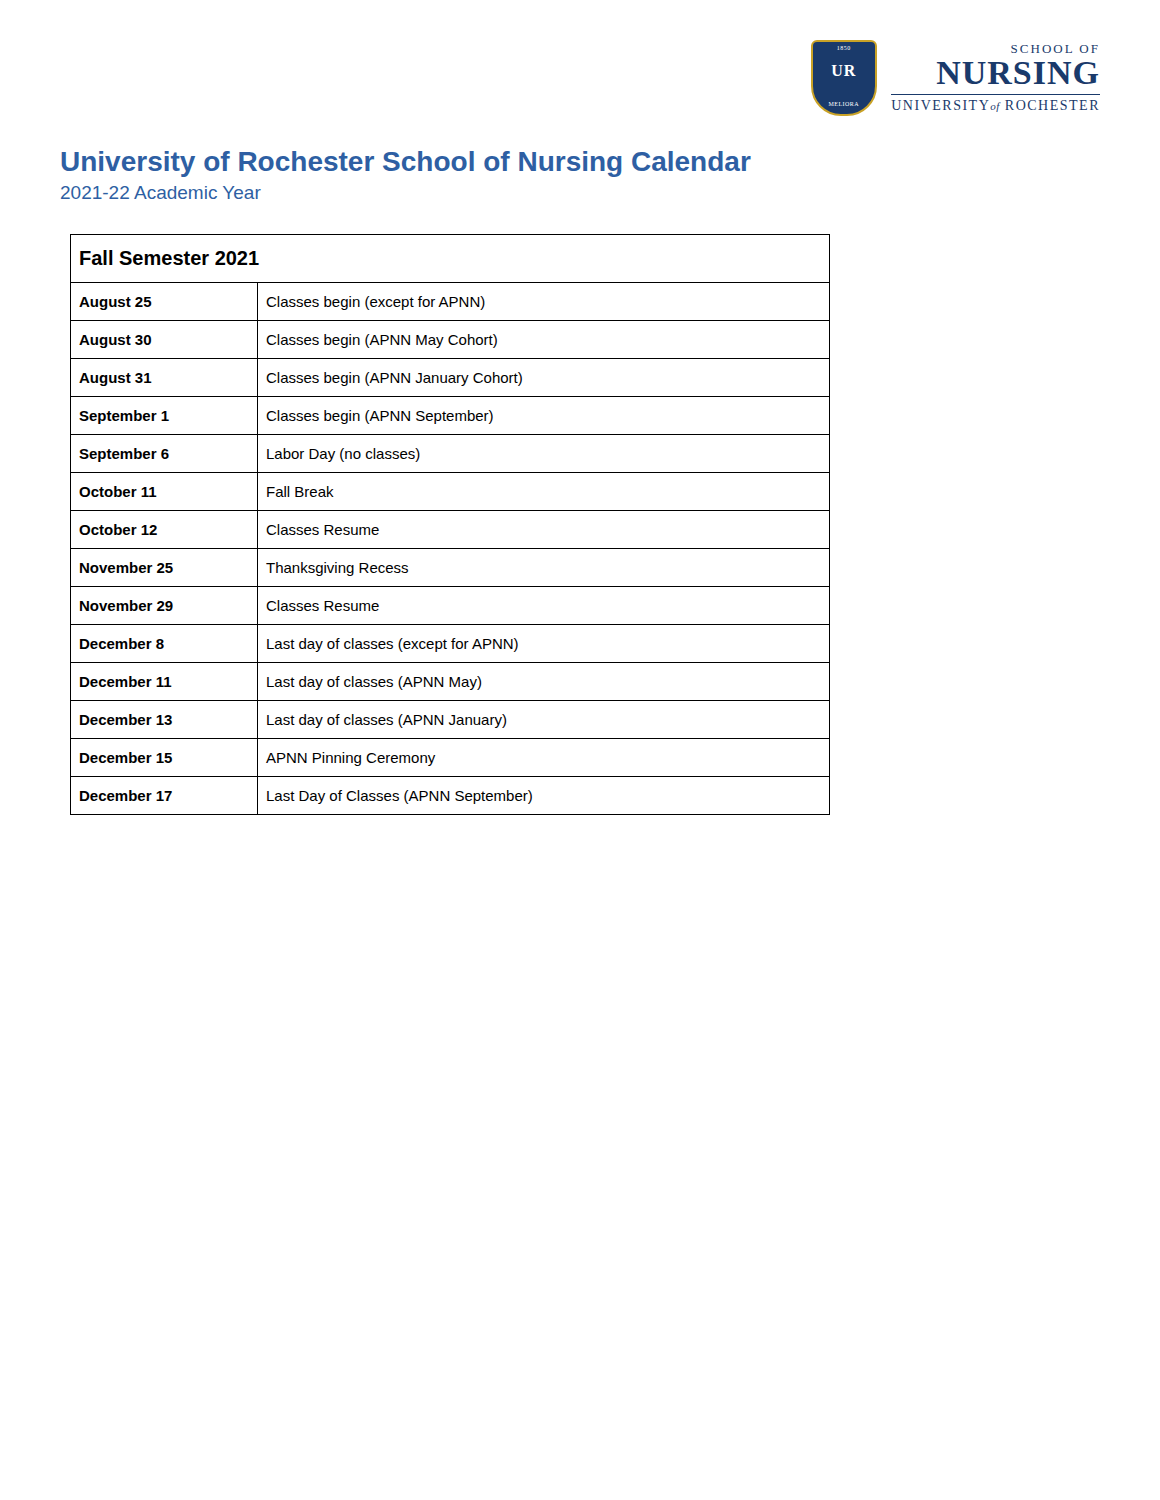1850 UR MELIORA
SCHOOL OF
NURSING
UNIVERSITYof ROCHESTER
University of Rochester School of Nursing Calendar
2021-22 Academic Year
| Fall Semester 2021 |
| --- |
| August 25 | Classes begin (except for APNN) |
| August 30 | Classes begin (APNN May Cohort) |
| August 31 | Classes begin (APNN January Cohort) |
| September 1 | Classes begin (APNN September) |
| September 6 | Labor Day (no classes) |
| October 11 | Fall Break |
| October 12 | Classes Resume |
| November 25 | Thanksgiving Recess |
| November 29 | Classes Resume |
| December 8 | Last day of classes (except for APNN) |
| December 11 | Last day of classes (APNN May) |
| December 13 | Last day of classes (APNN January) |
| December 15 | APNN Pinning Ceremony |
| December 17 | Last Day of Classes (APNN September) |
● ● ●
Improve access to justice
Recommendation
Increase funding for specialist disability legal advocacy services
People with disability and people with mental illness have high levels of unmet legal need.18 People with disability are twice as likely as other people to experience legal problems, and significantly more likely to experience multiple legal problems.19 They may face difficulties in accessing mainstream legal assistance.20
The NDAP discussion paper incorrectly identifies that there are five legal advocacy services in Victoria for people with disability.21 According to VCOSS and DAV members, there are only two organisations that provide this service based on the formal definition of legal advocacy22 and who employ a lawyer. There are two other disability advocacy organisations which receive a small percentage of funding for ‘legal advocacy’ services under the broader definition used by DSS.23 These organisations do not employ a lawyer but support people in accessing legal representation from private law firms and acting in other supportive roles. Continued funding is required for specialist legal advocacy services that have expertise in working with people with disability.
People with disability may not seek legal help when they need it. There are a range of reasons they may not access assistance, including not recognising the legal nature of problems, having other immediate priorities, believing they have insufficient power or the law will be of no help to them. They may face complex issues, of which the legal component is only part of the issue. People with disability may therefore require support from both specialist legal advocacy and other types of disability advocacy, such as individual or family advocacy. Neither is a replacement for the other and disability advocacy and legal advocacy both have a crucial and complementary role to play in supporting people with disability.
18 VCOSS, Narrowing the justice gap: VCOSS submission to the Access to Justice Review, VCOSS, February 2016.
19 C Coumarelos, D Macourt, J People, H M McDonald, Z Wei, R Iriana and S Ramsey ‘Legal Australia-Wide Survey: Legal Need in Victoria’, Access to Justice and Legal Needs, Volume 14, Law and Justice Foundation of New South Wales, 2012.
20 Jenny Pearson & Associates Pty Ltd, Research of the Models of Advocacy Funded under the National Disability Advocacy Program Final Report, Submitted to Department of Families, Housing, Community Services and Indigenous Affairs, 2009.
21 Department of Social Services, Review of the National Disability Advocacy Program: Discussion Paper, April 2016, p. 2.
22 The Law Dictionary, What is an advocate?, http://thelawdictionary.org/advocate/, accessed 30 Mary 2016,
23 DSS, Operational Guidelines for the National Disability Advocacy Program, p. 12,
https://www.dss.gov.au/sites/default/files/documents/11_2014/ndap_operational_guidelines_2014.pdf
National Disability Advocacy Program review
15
● ● ●
:: Task objective ::
Some of the data mentions "under". Copy every line where it does.

:: Written response ::
The NDAP discussion paper incorrectly identifies that there are five legal advocacy services in Victoria for people with disability.21 According to VCOSS and DAV members, there are only two organisations that provide this service based on the formal definition of legal advocacy22 and who employ a lawyer. There are two other disability advocacy organisations which receive a small percentage of funding for ‘legal advocacy’ services under the broader definition used by DSS.23 These organisations do not employ a lawyer but support people in accessing legal representation from private law firms and acting in other supportive roles. Continued funding is required for specialist legal advocacy services that have expertise in working with people with disability.
20 Jenny Pearson & Associates Pty Ltd, Research of the Models of Advocacy Funded under the National Disability Advocacy Program Final Report, Submitted to Department of Families, Housing, Community Services and Indigenous Affairs, 2009.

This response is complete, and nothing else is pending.